Following the release of iOS 15.0.1 on October 1, Apple has stopped signing iOS 15.0, the previously available version of iOS that saw a public release on September 20. With iOS 15.0 no longer being signed, it is not possible to downgrade to that version if you've already updated to iOS 15.0.1.
Apple last week stopped signing iOS 14.8 as well, which means iOS 15.0.1 is the only publicly available version of iOS at this time, and those who have upgraded to iOS 15 cannot downgrade to iOS 14.
Apple routinely stops signing older versions of software updates after new releases come out in order to encourage customers to keep their operating systems up to date.
iOS 15.0 marks a major version update introducing Focus Mode, Live Text, on-device Siri, iCloud+, Safari changes, and tons more, with details available in our iOS 15 roundup.
iOS 15.0.1 introduced a fix for a bug that prevented an authenticated Apple Watch from being used to unlock an iPhone 13 model when wearing a face mask.
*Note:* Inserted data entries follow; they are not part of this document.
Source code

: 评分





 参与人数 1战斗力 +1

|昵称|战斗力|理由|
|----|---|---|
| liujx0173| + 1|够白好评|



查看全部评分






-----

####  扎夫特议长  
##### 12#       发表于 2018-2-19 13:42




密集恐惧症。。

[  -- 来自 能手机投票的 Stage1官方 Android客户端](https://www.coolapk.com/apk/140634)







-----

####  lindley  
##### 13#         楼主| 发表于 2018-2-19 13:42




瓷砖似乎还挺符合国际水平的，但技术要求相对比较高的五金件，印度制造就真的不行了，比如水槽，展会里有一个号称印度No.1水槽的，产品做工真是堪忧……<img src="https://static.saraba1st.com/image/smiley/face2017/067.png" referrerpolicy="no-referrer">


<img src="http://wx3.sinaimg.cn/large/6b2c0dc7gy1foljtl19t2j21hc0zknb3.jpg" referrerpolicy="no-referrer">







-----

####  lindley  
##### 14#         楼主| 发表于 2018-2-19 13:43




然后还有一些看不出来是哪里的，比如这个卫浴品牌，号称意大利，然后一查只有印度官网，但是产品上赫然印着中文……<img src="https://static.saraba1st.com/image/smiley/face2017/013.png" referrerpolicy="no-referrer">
It also addressed a bug that could cause the Settings app to incorrectly display a storage full alert and it fixed a bug with audio meditations for Fitness+ subscribers.
Top Rated Comments
On iOS 14.4.2 and below, you can only update to iOS 15 as the AlternateSU mechanism didn't exist yet (unless you use the delayed software updates feature meant for enterprise managed devices, which works in a very similar way only allowing upgrades and not downgrades: https://support.apple.com/guide/mdm/managing-software-updates-mdm02df57e2a/web)
This is disappointing because it means Apple's continuing support for iOS 14 will be half-arsed. They really should continue signing the last release of iOS 14 if they're still supporting it.